Pre-incubation at 37 ℃ resulted in maintained activity at pH 1.0 to 7.0 (Fig. 4b) and that at 65 ℃ resulted in inactivation at pH 1.0–2.0 and 7.0–8.0 (Fig. 4c). Thus, the E. coli-expressed Mf-CHIA is stable under acidic conditions.
Thermal stability of the Mf-CHIA
We assessed the Mf-CHIA's thermal stability with pre-incubation of the samples at pH 2.0, 5.0 or 7.0 for 30 min at 30–80 °C. The residual activity was measured using the chromogenic substrate at 37 °C and pH 5.0 for 60 min. We show the relative activity when the highest residual activity of Mf-CHIA was set to 100%. Pre-incubation at pH 2.0 resulted in the enzyme's deactivation above 60 ℃, where it retained 60% of its peak activity (Fig. 5a). The enzyme also remained stable to up to 70 ℃ at pH 5.0 and at 80 ℃, there was still 31% activity present (Fig. 5b). At pH 7.0, Mf-CHIA was stable to up to 40 ℃ (Fig. 5c). Thus, Mf-CHIA is stable at 30–70 ℃ depending on the pH conditions.
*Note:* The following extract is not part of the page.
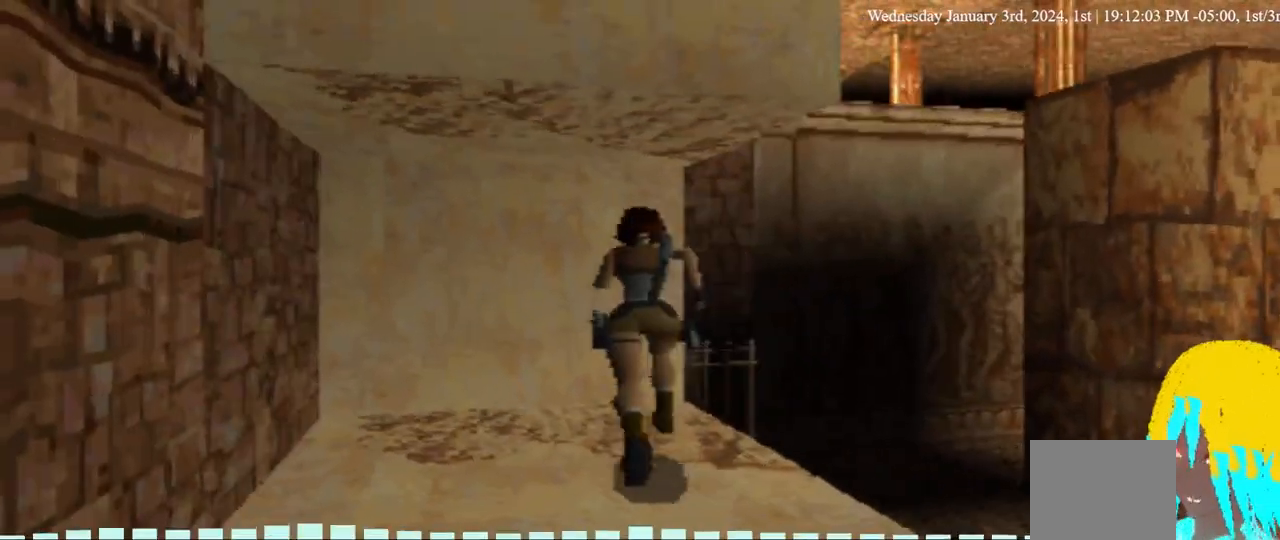
{"buttons": ["DPAD_RIGHT"], "left_stick": "center", "right_stick": "center", "events": [[133, "DPAD_RIGHT", "down"], [233, "DPAD_RIGHT", "up"], [267, "DPAD_UP", "up"], [500, "DPAD_RIGHT", "down"]]}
Degradation of polymeric chitin by Mf-CHIA and Mm-CHIA
Next, we incubated polymeric chitin (P-CHITN; Megazyme, Bray, Ireland) with Mf-CHIA or Mm-CHIA using McIlvaine’s buffer at pH 2.0, 5.0 or 7.0 and 37, 50 or 65 ℃. The degradation products were analyzed by fluorophore-assisted carbohydrate electrophoresis (FACE)38,39. We quantified the (GlcNAc)2 and (GlcNAc)3 produced by the enzymes under each pH and temperature condition (Fig. 6 and Supplementary Figs. S8 and S9). We show the relative activity when the Mf-CHIA degradation product's peak was set to 100%. At 37 ℃ and 50 ℃, high levels of (GlcNAc)2 produced by Mf-CHIA were observed at pH 2.0 and pH 5.0 (Fig. 6a,b,d,e and Supplementary Figs. S8a, S8b, S9a and S9b). Most degradation products with Mf-CHIA were obtained at pH 2.0, although the optimal pH level was 5.0. On the other hand, at 65 ℃, the optimal pH was 5.0 where both dimer and trimer production peaked (Fig. 6c,f and Supplementary Figs. S8c and S9c). (GlcNAc)3 was also produced by both Mf-CHIA and Mm-CHIA, although it did not reach the amount of (GlcNAc)2. Under each condition, Mf-CHIA performed more efficiently than Mm-CHIA.
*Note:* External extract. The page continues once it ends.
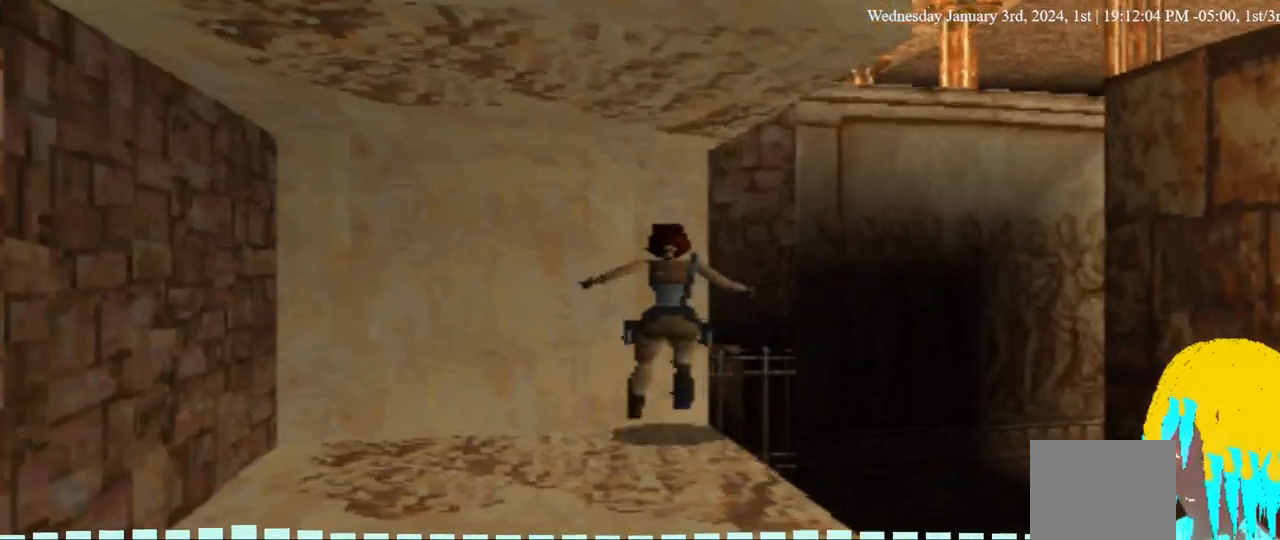
{"buttons": ["DPAD_RIGHT"], "left_stick": "center", "right_stick": "center", "events": []}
Chitinases have been attracting scientific attention due to their association with different pathophysiological conditions13,14,15,16,17,18,19,20,21,22,23,24,25. In this study, we show robust enzymatic activity as well as pH- and thermostability of Macaca fascicularis CHIA (Mf-CHIA).
We found that Mf-CHIA achieves highest activity at pH 5.0 and remains active at pH 1.0–7.0 (Fig. 2a). We assume that these features can be related to its principal expression and localization in stomach29, where the pH shifts from 2.0 to 5.0–7.0 after feeding40.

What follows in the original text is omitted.